Jul 5, 2012 14:06 GMT  ·  By

Just when scientists thought they understood the broad lines of planetary formation, a new study comes to place new doubts on established theories. The research argues that either planet-bearing stars are more common than thought, or planets form much quicker than other theories suggest.

The paper, published in the July 5 issue of the top scientific journal Nature, is authored by experts at the University of Georgia (UGA), University of California in San Diego, University of California in Los Angeles, California State Polytechnic University and the Australian National University.

According to the joint team, the research was set into motion by the fact that the protoplanetary disk surrounding a very young star located in the Scorpius-Centaurus stellar nursery disappeared entirely from view in just three years.

Until now, astronomers believed that it takes millions of years for the dust inside such rings to clump up around gravity centers, and then slowly accumulate mass as they grow into planetoids, protoplanets, and ultimately fully-fledged planets.

Yet, this is what telescope measurements are revealing now. “The most commonly accepted time scale for the removal of this much dust is in the hundreds of thousands of years, sometimes millions,” explains Inseok Song, a coauthor of the Nature paper.

“What we saw was far more rapid and has never been observed or even predicted. It tells us that we have a lot more to learn about planet formation,” adds the expert, who holds an appointment as an assistant professor of physics and astronomy in the UGA Franklin College of Arts and Sciences.

According to measurements of this protoplanetary disk, the formation had enough dust to completely fill out the inner solar system, from the Sun's surface to the orbit of Mars. That's a lot of dust.

The Infrared Astronomical Satellite (IRAS) was the first to observe the disk around the star TYC 8241 2652 1. The formation gave off the unmistakable IR signature of protoplanetary rings.
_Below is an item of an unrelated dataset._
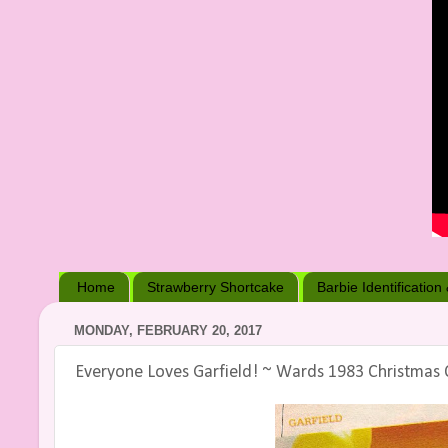
Home
Strawberry Shortcake
Barbie Identification
MONDAY, FEBRUARY 20, 2017
Everyone Loves Garfield! ~ Wards 1983 Christmas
A Gemini South Observatory image collected in mid-IR wavelengths in 2008 revealed no signs of the structure.

Not even the European Space Agency's (ESA) Herschel Space Observatory, the most advanced space telescope ever created, could find the disk, in spite of using its state-of-the-art Photodetector Array Camera and Spectrometer (PACS) instrument.

“It's as if you took a conventional picture of the planet Saturn today and then came back two years later and found that its rings had disappeared,” adds UCLA investigator and world-renowned protoplanetary disk expert Ben Zuckerman, also a coauthor of the new study.

The research was made possible through funds from the US Department of Energy's (DOE) Lawrence Livermore National Laboratory (LLNL), the National Science Foundation (NSF) and NASA.